Why a down economy will make the cyber security shortage worse
We’ve been dealing with the cyber security skills shortage for years, but there’s a bit of a new wrinkle here: the current state of the economy. Over the next 12 to 18 months, economic headwinds will exacerbate the impact of the cyber security skills shortage. Here are my two cents:
1 - Cyber security pros will be more selective about job shopping:
Over the past 10 years, security professionals have been offered generous compensation packages, often tied to stock options. Now that the markets are down and IPOs are nowhere to be seen, security professionals will eschew equity for cold hard cash.

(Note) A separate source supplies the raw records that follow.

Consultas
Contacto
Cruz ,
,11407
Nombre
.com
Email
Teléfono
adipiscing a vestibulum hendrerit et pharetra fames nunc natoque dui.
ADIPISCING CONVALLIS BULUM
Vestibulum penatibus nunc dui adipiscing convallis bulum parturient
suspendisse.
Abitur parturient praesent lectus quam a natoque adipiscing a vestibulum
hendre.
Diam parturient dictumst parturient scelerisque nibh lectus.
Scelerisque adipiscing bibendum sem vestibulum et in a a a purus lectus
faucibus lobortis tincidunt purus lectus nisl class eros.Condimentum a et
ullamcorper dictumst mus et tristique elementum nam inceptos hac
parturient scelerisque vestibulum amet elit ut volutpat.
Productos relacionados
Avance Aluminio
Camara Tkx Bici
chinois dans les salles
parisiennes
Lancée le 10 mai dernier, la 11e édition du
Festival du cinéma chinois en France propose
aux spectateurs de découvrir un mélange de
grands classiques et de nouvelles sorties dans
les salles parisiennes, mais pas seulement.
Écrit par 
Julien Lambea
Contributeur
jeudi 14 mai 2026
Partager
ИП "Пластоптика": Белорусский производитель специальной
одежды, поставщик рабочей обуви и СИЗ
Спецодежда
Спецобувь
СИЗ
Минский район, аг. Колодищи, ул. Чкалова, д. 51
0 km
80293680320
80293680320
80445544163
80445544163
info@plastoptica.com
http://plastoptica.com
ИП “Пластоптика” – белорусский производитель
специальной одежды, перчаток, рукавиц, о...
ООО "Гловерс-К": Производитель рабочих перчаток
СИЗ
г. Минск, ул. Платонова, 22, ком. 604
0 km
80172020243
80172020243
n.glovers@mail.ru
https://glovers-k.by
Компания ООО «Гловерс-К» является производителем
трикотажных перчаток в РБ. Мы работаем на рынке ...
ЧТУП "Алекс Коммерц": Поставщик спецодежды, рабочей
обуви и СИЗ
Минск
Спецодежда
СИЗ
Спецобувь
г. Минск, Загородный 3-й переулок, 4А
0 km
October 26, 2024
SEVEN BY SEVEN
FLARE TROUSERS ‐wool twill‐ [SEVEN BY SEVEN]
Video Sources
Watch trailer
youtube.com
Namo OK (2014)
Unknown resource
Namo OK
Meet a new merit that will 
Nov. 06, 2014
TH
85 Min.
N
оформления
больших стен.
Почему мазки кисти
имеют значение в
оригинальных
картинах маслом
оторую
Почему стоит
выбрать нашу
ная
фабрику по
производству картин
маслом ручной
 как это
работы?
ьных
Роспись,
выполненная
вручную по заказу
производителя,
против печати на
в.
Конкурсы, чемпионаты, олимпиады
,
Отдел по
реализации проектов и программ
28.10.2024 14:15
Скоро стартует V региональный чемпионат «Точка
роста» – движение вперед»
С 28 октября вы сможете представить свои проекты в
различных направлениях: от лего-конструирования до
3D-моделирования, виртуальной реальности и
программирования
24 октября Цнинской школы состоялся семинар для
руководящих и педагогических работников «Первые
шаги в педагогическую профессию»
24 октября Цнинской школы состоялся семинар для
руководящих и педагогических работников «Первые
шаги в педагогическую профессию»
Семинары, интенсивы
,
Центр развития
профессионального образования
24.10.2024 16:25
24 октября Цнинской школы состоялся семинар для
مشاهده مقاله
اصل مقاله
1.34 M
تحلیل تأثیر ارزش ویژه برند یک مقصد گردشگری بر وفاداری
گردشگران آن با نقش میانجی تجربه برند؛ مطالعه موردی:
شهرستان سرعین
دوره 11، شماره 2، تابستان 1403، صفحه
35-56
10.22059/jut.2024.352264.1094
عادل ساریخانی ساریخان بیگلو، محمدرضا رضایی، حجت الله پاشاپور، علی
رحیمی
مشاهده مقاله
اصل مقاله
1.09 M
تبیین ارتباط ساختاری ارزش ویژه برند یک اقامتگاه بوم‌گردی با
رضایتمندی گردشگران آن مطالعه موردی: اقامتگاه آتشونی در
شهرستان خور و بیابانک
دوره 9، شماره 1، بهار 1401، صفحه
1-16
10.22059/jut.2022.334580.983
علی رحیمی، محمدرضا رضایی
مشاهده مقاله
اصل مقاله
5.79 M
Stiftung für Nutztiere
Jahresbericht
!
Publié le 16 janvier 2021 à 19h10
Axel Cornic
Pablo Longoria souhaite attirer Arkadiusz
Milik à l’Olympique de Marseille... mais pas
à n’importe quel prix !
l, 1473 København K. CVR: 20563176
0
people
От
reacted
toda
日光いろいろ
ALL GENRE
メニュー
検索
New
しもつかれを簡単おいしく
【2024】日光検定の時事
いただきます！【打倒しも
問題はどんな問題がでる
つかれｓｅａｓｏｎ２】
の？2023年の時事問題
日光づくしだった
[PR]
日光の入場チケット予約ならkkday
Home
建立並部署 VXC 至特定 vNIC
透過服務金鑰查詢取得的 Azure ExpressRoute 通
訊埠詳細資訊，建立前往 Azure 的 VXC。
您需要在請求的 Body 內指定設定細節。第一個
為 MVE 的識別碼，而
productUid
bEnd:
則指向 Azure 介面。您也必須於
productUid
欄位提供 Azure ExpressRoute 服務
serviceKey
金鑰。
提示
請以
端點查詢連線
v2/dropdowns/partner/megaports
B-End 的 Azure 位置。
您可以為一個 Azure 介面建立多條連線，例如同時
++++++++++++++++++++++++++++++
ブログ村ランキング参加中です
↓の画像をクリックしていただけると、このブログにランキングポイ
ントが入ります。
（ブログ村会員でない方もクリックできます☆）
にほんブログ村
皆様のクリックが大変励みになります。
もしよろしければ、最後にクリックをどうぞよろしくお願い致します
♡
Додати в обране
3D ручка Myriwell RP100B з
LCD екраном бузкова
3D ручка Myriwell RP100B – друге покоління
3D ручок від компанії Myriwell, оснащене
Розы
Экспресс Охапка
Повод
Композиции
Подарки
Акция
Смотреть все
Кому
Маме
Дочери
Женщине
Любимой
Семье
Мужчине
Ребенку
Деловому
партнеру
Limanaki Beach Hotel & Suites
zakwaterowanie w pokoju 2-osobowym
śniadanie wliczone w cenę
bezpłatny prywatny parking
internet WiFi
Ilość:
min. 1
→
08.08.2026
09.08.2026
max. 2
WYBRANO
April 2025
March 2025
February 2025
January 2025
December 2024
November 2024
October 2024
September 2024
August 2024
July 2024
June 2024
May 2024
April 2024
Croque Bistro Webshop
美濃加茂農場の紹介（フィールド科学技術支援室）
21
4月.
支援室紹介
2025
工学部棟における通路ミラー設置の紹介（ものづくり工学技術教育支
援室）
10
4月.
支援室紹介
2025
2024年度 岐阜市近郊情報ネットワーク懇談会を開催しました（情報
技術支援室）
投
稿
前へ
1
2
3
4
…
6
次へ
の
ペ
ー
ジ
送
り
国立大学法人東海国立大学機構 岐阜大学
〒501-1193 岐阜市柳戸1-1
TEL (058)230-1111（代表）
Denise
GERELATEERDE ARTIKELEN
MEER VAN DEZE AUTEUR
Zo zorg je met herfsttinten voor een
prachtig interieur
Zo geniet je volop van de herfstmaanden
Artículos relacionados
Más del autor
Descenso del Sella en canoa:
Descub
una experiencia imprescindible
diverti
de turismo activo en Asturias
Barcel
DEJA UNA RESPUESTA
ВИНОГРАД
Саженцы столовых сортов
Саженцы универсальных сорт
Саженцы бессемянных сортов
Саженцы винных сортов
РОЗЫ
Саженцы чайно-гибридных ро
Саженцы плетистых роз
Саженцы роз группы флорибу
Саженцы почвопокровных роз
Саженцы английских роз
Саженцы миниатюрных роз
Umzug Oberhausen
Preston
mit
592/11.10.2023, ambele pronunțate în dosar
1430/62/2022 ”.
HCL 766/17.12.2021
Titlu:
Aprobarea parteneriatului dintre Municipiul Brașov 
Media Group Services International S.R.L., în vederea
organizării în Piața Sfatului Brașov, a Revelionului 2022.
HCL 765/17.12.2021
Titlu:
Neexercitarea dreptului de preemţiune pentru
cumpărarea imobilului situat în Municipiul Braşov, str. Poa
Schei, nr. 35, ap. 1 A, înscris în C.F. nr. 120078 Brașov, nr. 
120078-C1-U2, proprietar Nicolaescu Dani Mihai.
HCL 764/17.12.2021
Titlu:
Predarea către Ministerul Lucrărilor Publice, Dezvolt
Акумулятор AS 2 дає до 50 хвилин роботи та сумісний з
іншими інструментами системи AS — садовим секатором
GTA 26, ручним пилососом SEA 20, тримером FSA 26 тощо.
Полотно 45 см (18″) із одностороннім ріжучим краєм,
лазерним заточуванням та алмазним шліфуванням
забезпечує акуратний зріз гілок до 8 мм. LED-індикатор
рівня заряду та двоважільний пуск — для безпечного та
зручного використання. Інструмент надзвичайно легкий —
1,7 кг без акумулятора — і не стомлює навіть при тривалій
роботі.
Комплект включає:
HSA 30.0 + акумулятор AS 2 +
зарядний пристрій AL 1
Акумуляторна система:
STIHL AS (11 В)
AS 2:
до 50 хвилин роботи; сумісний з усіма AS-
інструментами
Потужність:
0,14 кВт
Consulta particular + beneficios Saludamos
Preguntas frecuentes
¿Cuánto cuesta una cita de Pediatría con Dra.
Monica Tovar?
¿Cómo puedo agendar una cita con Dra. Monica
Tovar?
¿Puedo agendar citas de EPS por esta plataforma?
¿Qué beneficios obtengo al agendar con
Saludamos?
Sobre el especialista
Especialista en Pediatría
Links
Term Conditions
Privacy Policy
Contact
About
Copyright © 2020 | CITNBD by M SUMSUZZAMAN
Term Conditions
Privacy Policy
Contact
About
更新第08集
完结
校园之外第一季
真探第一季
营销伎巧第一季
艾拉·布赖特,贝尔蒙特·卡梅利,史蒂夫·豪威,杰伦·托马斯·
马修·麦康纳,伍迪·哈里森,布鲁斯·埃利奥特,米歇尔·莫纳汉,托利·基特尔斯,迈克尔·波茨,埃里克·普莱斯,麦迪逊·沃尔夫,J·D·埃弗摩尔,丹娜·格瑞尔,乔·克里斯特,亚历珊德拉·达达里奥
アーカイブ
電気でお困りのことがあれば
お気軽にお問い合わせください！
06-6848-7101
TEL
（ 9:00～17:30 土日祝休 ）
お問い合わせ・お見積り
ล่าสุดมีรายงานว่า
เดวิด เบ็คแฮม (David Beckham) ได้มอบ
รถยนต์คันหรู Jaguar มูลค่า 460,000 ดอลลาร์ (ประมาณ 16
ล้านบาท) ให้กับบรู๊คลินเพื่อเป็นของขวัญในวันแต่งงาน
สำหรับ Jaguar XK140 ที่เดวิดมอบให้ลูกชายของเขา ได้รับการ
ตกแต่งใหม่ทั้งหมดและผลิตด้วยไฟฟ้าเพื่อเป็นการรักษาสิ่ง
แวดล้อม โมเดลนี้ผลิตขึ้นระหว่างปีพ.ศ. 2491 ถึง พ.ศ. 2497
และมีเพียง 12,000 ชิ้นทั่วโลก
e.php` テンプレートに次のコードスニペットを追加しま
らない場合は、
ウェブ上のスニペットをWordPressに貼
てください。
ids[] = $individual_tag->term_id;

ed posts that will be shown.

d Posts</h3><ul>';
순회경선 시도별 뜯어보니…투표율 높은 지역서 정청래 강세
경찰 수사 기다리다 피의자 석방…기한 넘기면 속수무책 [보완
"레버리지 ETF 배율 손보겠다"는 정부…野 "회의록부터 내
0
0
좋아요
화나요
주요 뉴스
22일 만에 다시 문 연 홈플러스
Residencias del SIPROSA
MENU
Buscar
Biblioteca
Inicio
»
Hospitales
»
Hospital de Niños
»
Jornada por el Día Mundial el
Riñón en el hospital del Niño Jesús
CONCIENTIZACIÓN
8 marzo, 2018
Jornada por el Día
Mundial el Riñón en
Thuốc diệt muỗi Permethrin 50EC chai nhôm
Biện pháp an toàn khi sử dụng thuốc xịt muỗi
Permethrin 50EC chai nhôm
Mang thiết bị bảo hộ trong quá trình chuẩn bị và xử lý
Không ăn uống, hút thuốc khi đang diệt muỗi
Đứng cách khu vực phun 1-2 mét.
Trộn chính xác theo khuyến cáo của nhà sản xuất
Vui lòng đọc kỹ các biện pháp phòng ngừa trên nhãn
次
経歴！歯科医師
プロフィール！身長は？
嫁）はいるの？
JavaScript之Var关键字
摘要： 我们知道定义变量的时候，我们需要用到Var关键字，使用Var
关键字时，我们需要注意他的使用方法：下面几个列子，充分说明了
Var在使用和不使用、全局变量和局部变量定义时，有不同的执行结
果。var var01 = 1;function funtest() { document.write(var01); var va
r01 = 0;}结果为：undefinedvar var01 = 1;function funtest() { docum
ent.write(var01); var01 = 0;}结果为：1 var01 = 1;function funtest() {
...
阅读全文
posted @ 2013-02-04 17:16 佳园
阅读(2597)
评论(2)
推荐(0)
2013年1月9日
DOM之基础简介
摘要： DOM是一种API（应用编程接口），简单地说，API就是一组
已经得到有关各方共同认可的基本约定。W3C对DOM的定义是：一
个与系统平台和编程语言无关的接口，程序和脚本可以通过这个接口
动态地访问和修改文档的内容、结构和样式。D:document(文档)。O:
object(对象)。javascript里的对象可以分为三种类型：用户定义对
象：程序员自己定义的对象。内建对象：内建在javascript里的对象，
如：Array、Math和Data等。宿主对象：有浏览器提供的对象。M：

Beyond compensation alone, economic turmoil tends to drive more risk-averse behaviour. Cyber security professionals are likely to hunker down, take a cautious approach to career progression, and wait for the economic storm to clear. These behaviour changes may be felt most in Silicon Valley where risky career moves and equity are standard operating procedure.
2 - Increasing use of security services will drain the talent pool:
Look at anyone’s research and you’ll see that more organisations are turning to managed services to augment overburdened and under-skilled internal security staff. For example, recent ESG research on security operations indicates that 85 per cent of organisations use some type of managed detection and response (MDR) service, and 88 per cent plan to increase their use of managed services in the future.
As this pattern continues, managed security service providers (MSSPs) will need to add headcount to handle increasing demand. Since service provider business models are based on scaling operations through automation, they will calculate a higher return on employee productivity and be willing to offer more generous compensation than typical organisations.
One aggressive security services firm in a small city could easily gain a near monopoly on local talent. At the executive level, we will also see increasing demand for the services of virtual CISOs (vCISOs) to create and manage security programs in the near term.
3 - Hiring freezes will get in the way:
During economic downturns, organisations often make draconian blanket decisions like cutting training, reducing the workforce, or freezing all new hires. When this happens, CISOs must fight with HR for each individual necessary hire, slowing down the employment process and forcing organisations to manage security despite being understaffed or lacking critical skills.
Yup, economic headwinds throw a wrench in the works for CISOs – especially those already dealing with security staffing and skills issues. What can they do? Increase training budgets, reinforce their commitments to key employees, work with vendors to get the most out of their products, and supplement staff with service providers.